(GIVEN MATERIAL Opens)
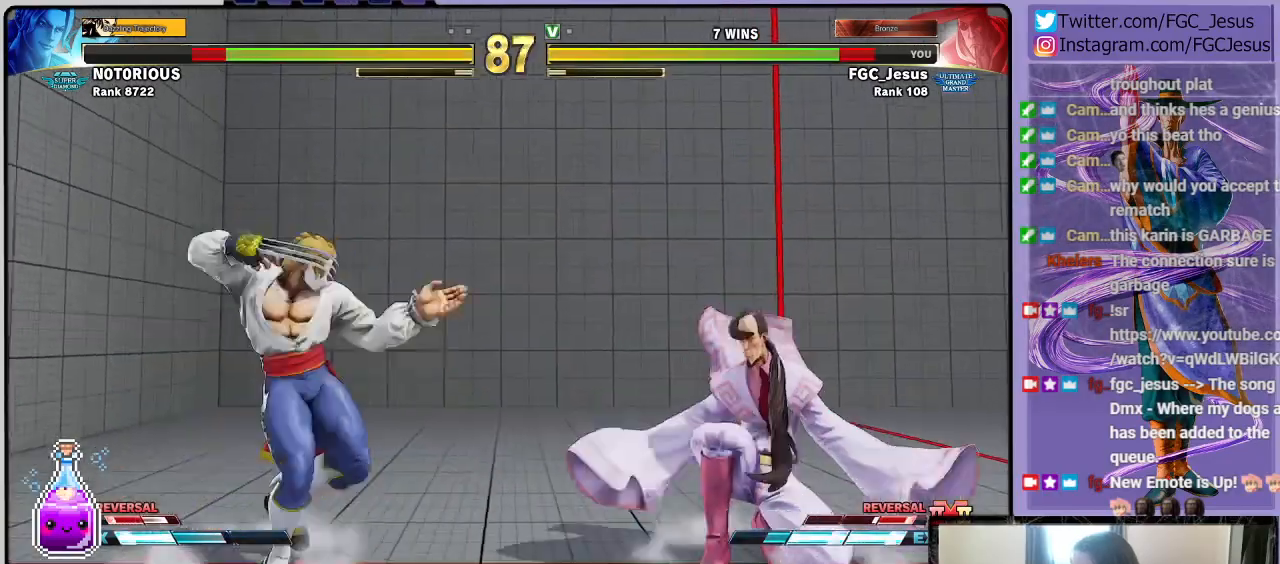
{"buttons": ["DPAD_RIGHT"], "left_stick": "center", "right_stick": "center", "events": [[400, "DPAD_DOWN", "up"]]}
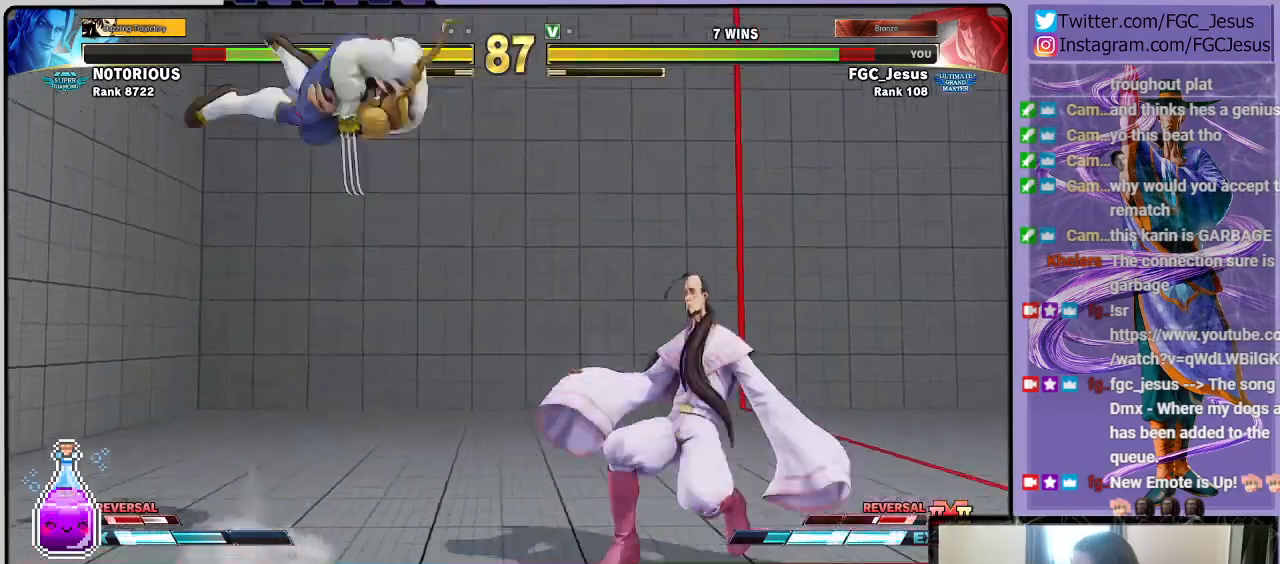
{"buttons": ["DPAD_DOWN", "DPAD_RIGHT"], "left_stick": "center", "right_stick": "center", "events": [[67, "DPAD_DOWN", "down"], [200, "DPAD_DOWN", "up"], [267, "CIRCLE", "down"], [301, "DPAD_DOWN", "down"], [501, "CIRCLE", "up"]]}
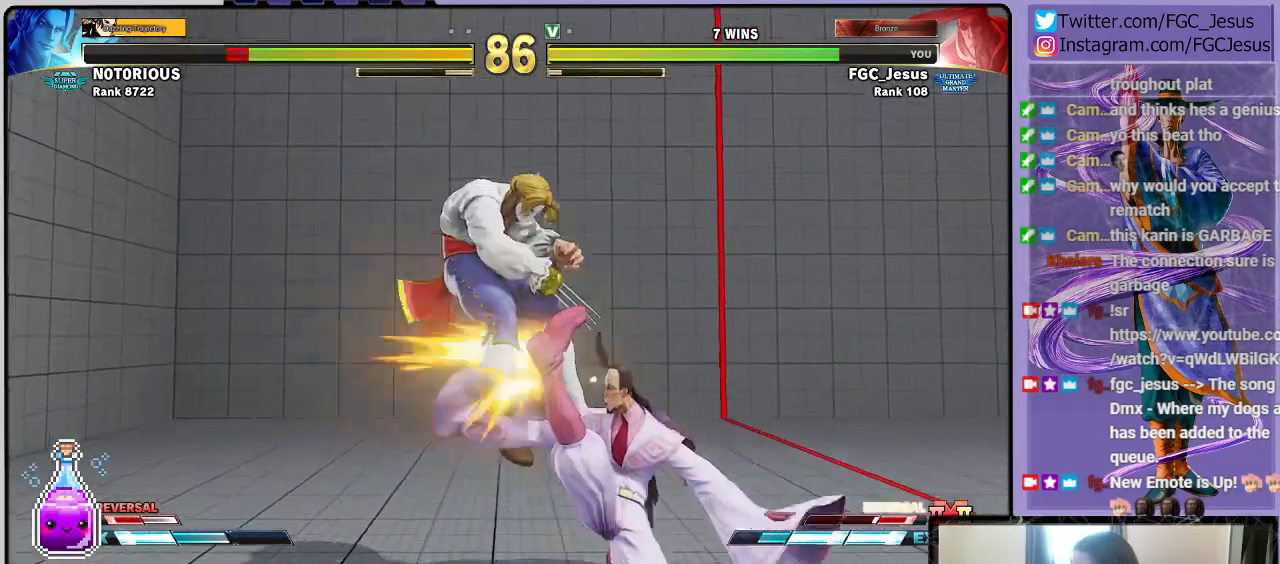
{"buttons": ["CIRCLE", "DPAD_DOWN", "DPAD_RIGHT"], "left_stick": "center", "right_stick": "center", "events": [[467, "CIRCLE", "down"]]}
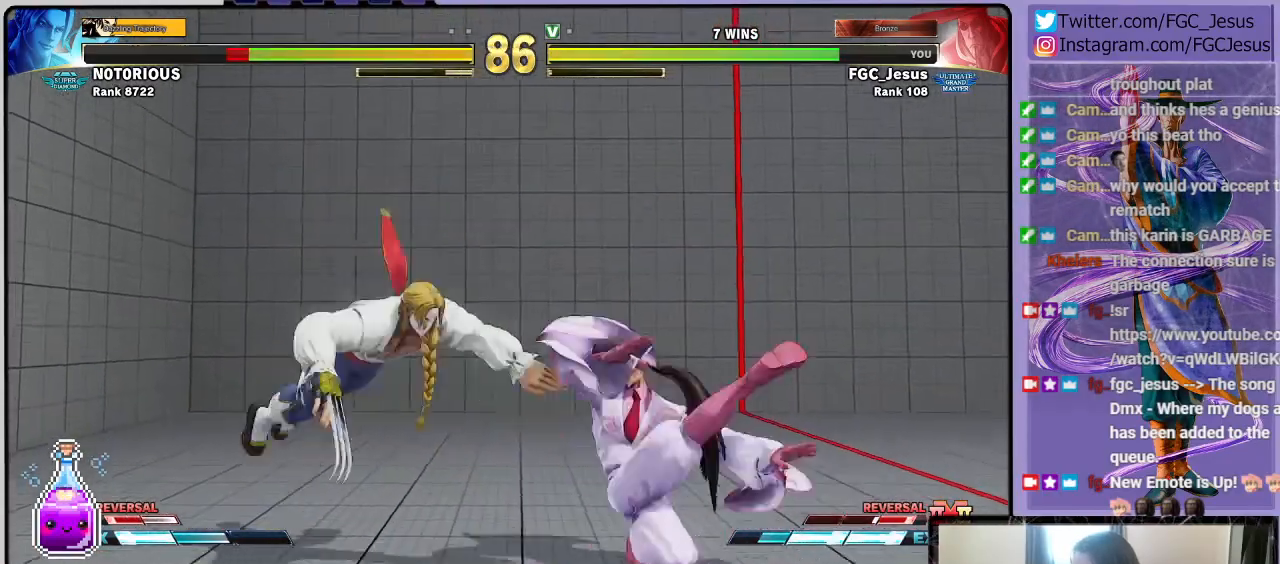
{"buttons": ["DPAD_DOWN", "DPAD_RIGHT"], "left_stick": "center", "right_stick": "center", "events": [[334, "DPAD_DOWN", "up"], [367, "CIRCLE", "up"], [467, "DPAD_DOWN", "down"]]}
(GIVEN MATERIAL Closes)
ABOUT THIS EXERCISE: Repeat the data exactly. Pictures should not appear.

SOLUTION FOR THIS EXERCISE:
{"buttons": ["DPAD_RIGHT"], "left_stick": "center", "right_stick": "center", "events": [[400, "DPAD_DOWN", "up"]]}
{"buttons": ["DPAD_DOWN", "DPAD_RIGHT"], "left_stick": "center", "right_stick": "center", "events": [[67, "DPAD_DOWN", "down"], [200, "DPAD_DOWN", "up"], [267, "CIRCLE", "down"], [301, "DPAD_DOWN", "down"], [501, "CIRCLE", "up"]]}
{"buttons": ["CIRCLE", "DPAD_DOWN", "DPAD_RIGHT"], "left_stick": "center", "right_stick": "center", "events": [[467, "CIRCLE", "down"]]}
{"buttons": ["DPAD_DOWN", "DPAD_RIGHT"], "left_stick": "center", "right_stick": "center", "events": [[334, "DPAD_DOWN", "up"], [367, "CIRCLE", "up"], [467, "DPAD_DOWN", "down"]]}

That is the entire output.